═════ SOURCE MATERIAL

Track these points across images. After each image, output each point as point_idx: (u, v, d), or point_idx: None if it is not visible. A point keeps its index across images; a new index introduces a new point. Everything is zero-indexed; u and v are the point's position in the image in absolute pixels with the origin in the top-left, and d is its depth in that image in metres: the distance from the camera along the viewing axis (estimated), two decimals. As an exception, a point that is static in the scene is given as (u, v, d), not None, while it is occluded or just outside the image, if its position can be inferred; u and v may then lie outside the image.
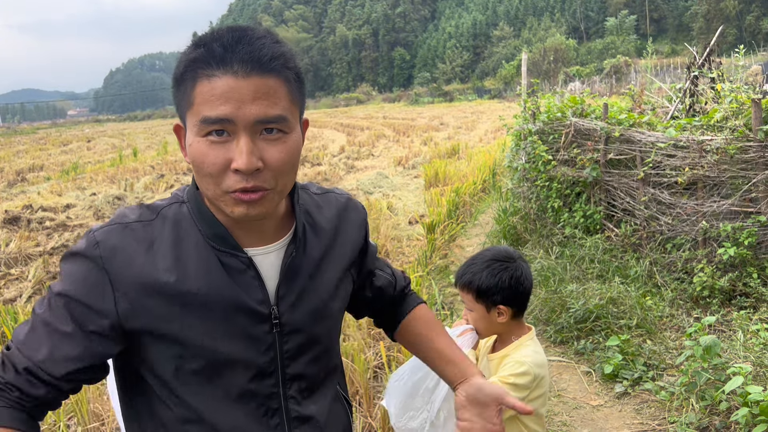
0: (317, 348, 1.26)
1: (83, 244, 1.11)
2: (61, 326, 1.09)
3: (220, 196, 1.07)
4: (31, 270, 7.59)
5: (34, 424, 1.11)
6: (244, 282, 1.14)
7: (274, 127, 1.06)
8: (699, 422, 3.46)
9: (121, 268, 1.09)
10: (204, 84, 1.03)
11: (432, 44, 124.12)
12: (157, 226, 1.14)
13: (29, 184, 17.37)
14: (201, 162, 1.05)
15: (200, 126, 1.04)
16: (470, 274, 2.06)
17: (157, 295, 1.10)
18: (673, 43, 72.61)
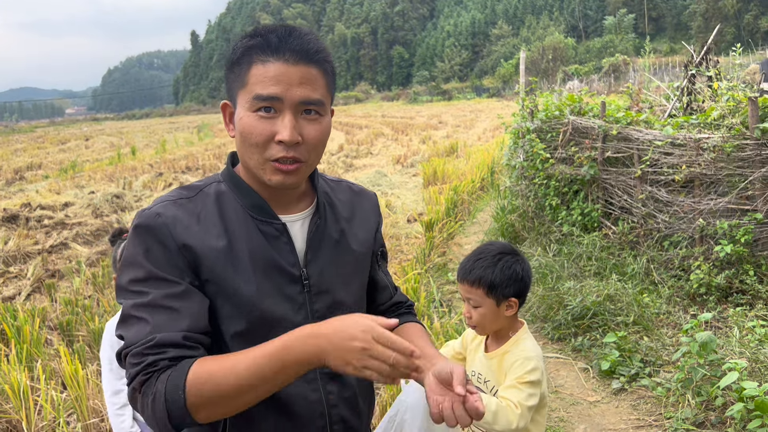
0: (343, 310, 1.37)
1: (144, 219, 1.25)
2: (171, 290, 1.21)
3: (262, 164, 1.26)
4: (30, 268, 7.59)
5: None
6: (278, 246, 1.32)
7: (313, 109, 1.27)
8: (695, 417, 3.48)
9: (183, 234, 1.25)
10: (258, 67, 1.24)
11: (431, 43, 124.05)
12: (200, 201, 1.32)
13: (27, 182, 17.36)
14: (250, 132, 1.24)
15: (252, 102, 1.24)
16: (480, 269, 2.04)
17: (214, 257, 1.26)
18: (672, 42, 72.66)
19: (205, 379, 1.13)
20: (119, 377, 2.59)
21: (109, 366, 2.57)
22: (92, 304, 5.70)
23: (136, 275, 1.22)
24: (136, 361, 1.16)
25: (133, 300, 1.21)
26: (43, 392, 3.83)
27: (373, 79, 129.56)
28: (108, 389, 2.59)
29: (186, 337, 1.18)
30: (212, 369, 1.14)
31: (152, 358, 1.16)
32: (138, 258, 1.23)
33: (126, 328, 1.21)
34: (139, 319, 1.19)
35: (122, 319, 1.23)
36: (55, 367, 4.37)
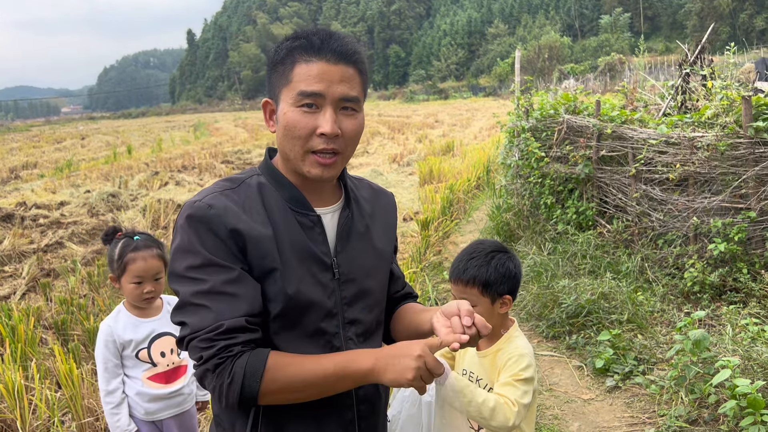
0: (369, 299, 1.51)
1: (196, 210, 1.33)
2: (228, 276, 1.30)
3: (302, 156, 1.37)
4: (25, 267, 7.57)
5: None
6: (313, 236, 1.42)
7: (350, 106, 1.38)
8: (688, 415, 3.50)
9: (233, 221, 1.33)
10: (302, 66, 1.35)
11: (427, 42, 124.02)
12: (243, 191, 1.41)
13: (23, 181, 17.31)
14: (294, 126, 1.35)
15: (296, 98, 1.34)
16: (474, 268, 2.04)
17: (262, 242, 1.35)
18: (667, 41, 72.80)
19: (281, 372, 1.28)
20: (115, 375, 2.59)
21: (104, 366, 2.58)
22: (87, 303, 5.69)
23: (193, 262, 1.30)
24: (207, 345, 1.26)
25: (192, 287, 1.30)
26: (37, 391, 3.83)
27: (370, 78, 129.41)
28: (103, 389, 2.59)
29: (248, 321, 1.29)
30: (287, 363, 1.29)
31: (224, 343, 1.26)
32: (194, 246, 1.31)
33: (187, 314, 1.30)
34: (201, 306, 1.29)
35: (181, 305, 1.32)
36: (50, 367, 4.36)
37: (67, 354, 4.31)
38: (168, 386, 2.66)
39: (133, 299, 2.60)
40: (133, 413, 2.63)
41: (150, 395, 2.61)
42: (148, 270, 2.57)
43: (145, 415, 2.63)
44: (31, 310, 5.38)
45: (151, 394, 2.61)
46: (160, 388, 2.63)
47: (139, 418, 2.64)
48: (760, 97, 5.07)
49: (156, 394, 2.62)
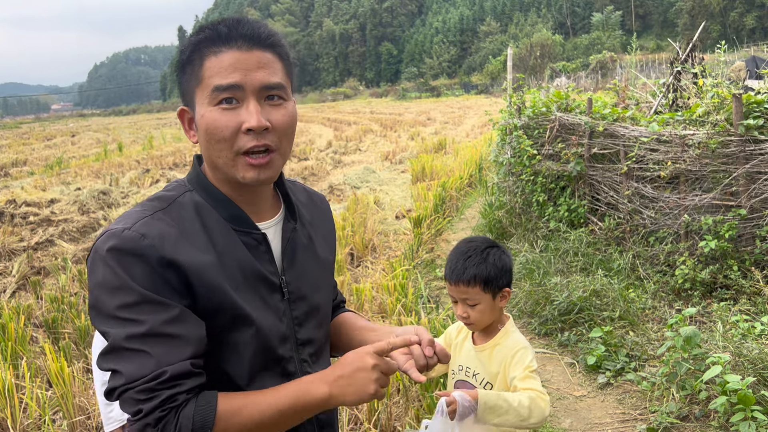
0: (319, 315, 1.41)
1: (125, 241, 1.14)
2: (168, 315, 1.13)
3: (232, 160, 1.21)
4: (15, 265, 7.53)
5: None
6: (259, 255, 1.28)
7: (275, 94, 1.22)
8: (679, 411, 3.52)
9: (171, 251, 1.16)
10: (212, 59, 1.19)
11: (419, 39, 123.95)
12: (176, 212, 1.23)
13: (12, 178, 17.19)
14: (215, 128, 1.19)
15: (212, 95, 1.19)
16: (473, 267, 2.03)
17: (207, 271, 1.19)
18: (658, 39, 73.11)
19: (234, 419, 1.13)
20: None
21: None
22: (78, 301, 5.66)
23: (125, 300, 1.11)
24: (147, 397, 1.09)
25: (126, 329, 1.10)
26: (28, 390, 3.81)
27: (362, 75, 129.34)
28: (99, 379, 2.59)
29: (194, 364, 1.13)
30: (238, 407, 1.15)
31: (168, 393, 1.09)
32: (125, 282, 1.12)
33: (121, 361, 1.11)
34: (137, 352, 1.10)
35: (112, 350, 1.12)
36: (41, 365, 4.34)
37: (58, 352, 4.29)
38: None
39: None
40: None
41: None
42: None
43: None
44: (22, 309, 5.35)
45: (98, 368, 2.60)
46: None
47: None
48: (750, 95, 5.10)
49: None
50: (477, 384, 2.10)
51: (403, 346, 1.23)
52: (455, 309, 2.13)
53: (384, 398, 1.27)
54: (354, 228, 7.62)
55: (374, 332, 1.44)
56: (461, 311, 2.08)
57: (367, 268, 6.72)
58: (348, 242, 7.25)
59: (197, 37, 1.23)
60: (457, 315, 2.12)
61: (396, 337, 1.30)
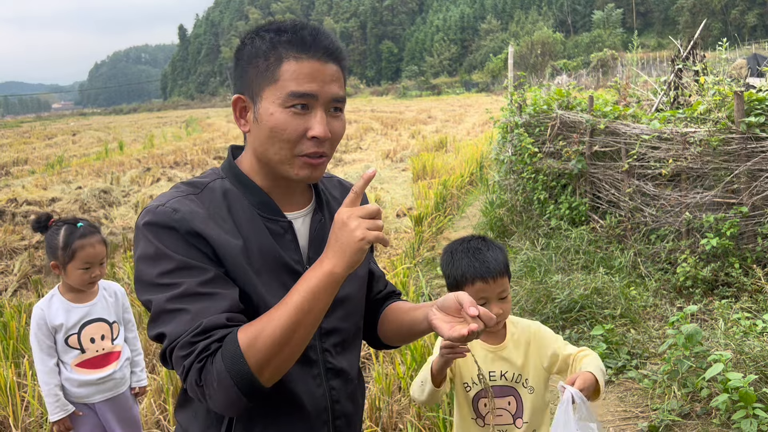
0: (347, 306, 1.42)
1: (159, 215, 1.23)
2: (203, 277, 1.20)
3: (290, 159, 1.27)
4: (17, 264, 7.54)
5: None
6: (284, 243, 1.33)
7: (339, 106, 1.31)
8: (680, 409, 3.52)
9: (202, 226, 1.24)
10: (292, 63, 1.24)
11: (420, 37, 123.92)
12: (207, 197, 1.30)
13: (13, 177, 17.20)
14: (283, 129, 1.25)
15: (286, 98, 1.24)
16: (495, 262, 1.95)
17: (232, 253, 1.26)
18: (659, 37, 73.07)
19: (255, 336, 1.15)
20: (51, 356, 2.66)
21: (39, 347, 2.65)
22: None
23: (165, 268, 1.20)
24: (186, 351, 1.15)
25: (166, 293, 1.19)
26: (30, 388, 3.81)
27: (363, 73, 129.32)
28: (40, 369, 2.67)
29: (229, 318, 1.18)
30: (256, 327, 1.17)
31: (203, 344, 1.15)
32: (163, 251, 1.20)
33: (164, 323, 1.18)
34: (177, 311, 1.17)
35: (155, 316, 1.20)
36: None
37: (60, 351, 4.29)
38: (97, 371, 2.72)
39: (80, 284, 2.65)
40: (66, 397, 2.69)
41: (78, 381, 2.68)
42: (97, 255, 2.65)
43: (75, 398, 2.69)
44: (23, 307, 5.35)
45: (79, 380, 2.68)
46: (89, 374, 2.69)
47: (72, 402, 2.70)
48: (752, 92, 5.09)
49: (84, 380, 2.68)
50: (508, 381, 2.04)
51: (365, 185, 1.21)
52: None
53: (386, 242, 1.21)
54: (355, 226, 7.61)
55: (416, 309, 1.45)
56: (497, 309, 1.96)
57: (368, 266, 6.72)
58: (349, 240, 7.25)
59: (278, 36, 1.26)
60: (489, 318, 2.01)
61: (438, 308, 1.32)
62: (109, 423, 2.77)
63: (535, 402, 2.06)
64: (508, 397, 2.08)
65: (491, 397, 2.01)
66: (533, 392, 2.05)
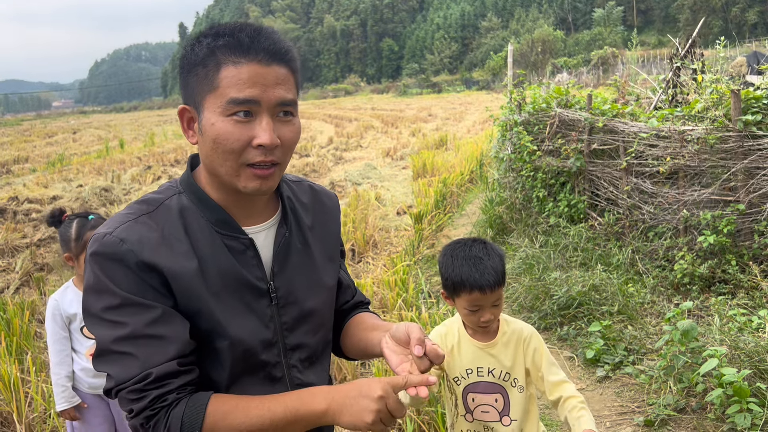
0: (313, 320, 1.38)
1: (105, 246, 1.17)
2: (150, 316, 1.15)
3: (236, 170, 1.20)
4: (18, 261, 7.58)
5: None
6: (245, 261, 1.26)
7: (287, 110, 1.23)
8: (676, 403, 3.56)
9: (150, 256, 1.17)
10: (230, 69, 1.16)
11: (420, 35, 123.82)
12: (162, 215, 1.23)
13: (14, 176, 17.24)
14: (226, 139, 1.17)
15: (226, 106, 1.17)
16: (491, 271, 1.97)
17: (186, 278, 1.20)
18: (660, 35, 72.98)
19: (223, 422, 1.14)
20: (64, 347, 2.72)
21: (53, 338, 2.71)
22: (82, 297, 5.70)
23: (109, 303, 1.15)
24: (137, 397, 1.13)
25: (111, 332, 1.14)
26: (33, 384, 3.86)
27: (363, 71, 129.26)
28: (53, 360, 2.73)
29: (180, 363, 1.16)
30: (229, 409, 1.15)
31: (156, 393, 1.13)
32: (106, 285, 1.15)
33: (110, 364, 1.15)
34: (124, 354, 1.14)
35: (101, 353, 1.17)
36: (45, 360, 4.38)
37: (63, 347, 4.33)
38: None
39: None
40: (79, 387, 2.75)
41: (94, 371, 2.70)
42: None
43: (89, 389, 2.75)
44: (26, 304, 5.40)
45: (95, 370, 2.70)
46: None
47: (84, 392, 2.76)
48: (749, 90, 5.12)
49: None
50: (496, 379, 2.09)
51: (419, 384, 1.16)
52: (476, 318, 2.03)
53: None
54: (355, 224, 7.66)
55: (373, 330, 1.41)
56: (489, 316, 2.02)
57: (368, 263, 6.76)
58: (349, 238, 7.29)
59: (215, 41, 1.19)
60: (482, 322, 2.03)
61: (392, 335, 1.29)
62: (119, 414, 2.83)
63: (523, 401, 2.10)
64: (495, 394, 2.10)
65: (447, 389, 2.12)
66: (523, 391, 2.10)
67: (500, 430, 2.08)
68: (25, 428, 3.65)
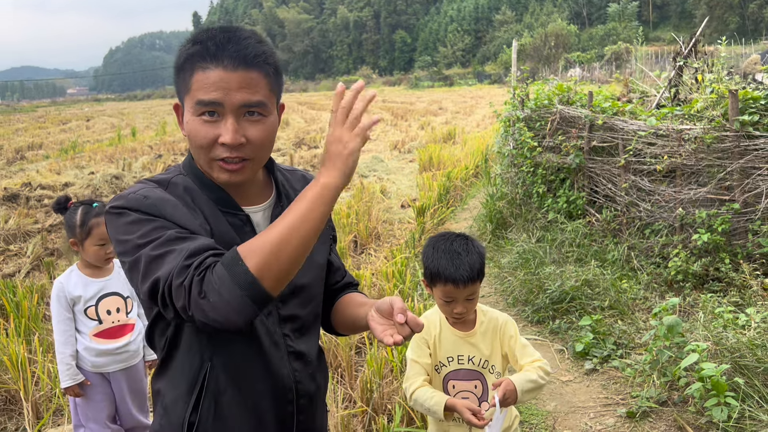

══════════

— ACTIVITY —
Find the line with "1: (83, 244, 1.11)" in the entries above. Set down exactly every line from it up to and including the line with "33: (126, 328, 1.21)", images excluded.

— RESPONSE AREA —
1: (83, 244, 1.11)
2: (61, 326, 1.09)
3: (220, 196, 1.07)
4: (31, 270, 7.59)
5: (34, 424, 1.11)
6: (244, 282, 1.14)
7: (274, 127, 1.06)
8: (699, 422, 3.46)
9: (121, 268, 1.09)
10: (204, 84, 1.03)
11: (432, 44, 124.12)
12: (157, 226, 1.14)
13: (29, 184, 17.37)
14: (201, 162, 1.05)
15: (200, 126, 1.04)
16: (470, 274, 2.06)
17: (157, 295, 1.10)
18: (673, 43, 72.61)
0: (343, 310, 1.37)
1: (144, 219, 1.25)
2: (171, 290, 1.21)
3: (262, 164, 1.26)
4: (30, 268, 7.59)
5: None
6: (278, 246, 1.32)
7: (313, 109, 1.27)
8: (695, 417, 3.48)
9: (183, 234, 1.25)
10: (258, 67, 1.24)
11: (431, 43, 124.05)
12: (200, 201, 1.32)
13: (27, 182, 17.36)
14: (250, 132, 1.24)
15: (252, 102, 1.24)
16: (480, 269, 2.04)
17: (214, 257, 1.26)
18: (672, 42, 72.66)
19: (205, 379, 1.13)
20: (119, 377, 2.59)
21: (109, 366, 2.57)
22: (92, 304, 5.70)
23: (136, 275, 1.22)
24: (136, 361, 1.16)
25: (133, 300, 1.21)
26: (43, 392, 3.83)
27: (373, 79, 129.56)
28: (108, 389, 2.59)
29: (186, 337, 1.18)
30: (212, 369, 1.14)
31: (152, 358, 1.16)
32: (138, 258, 1.23)
33: (126, 328, 1.21)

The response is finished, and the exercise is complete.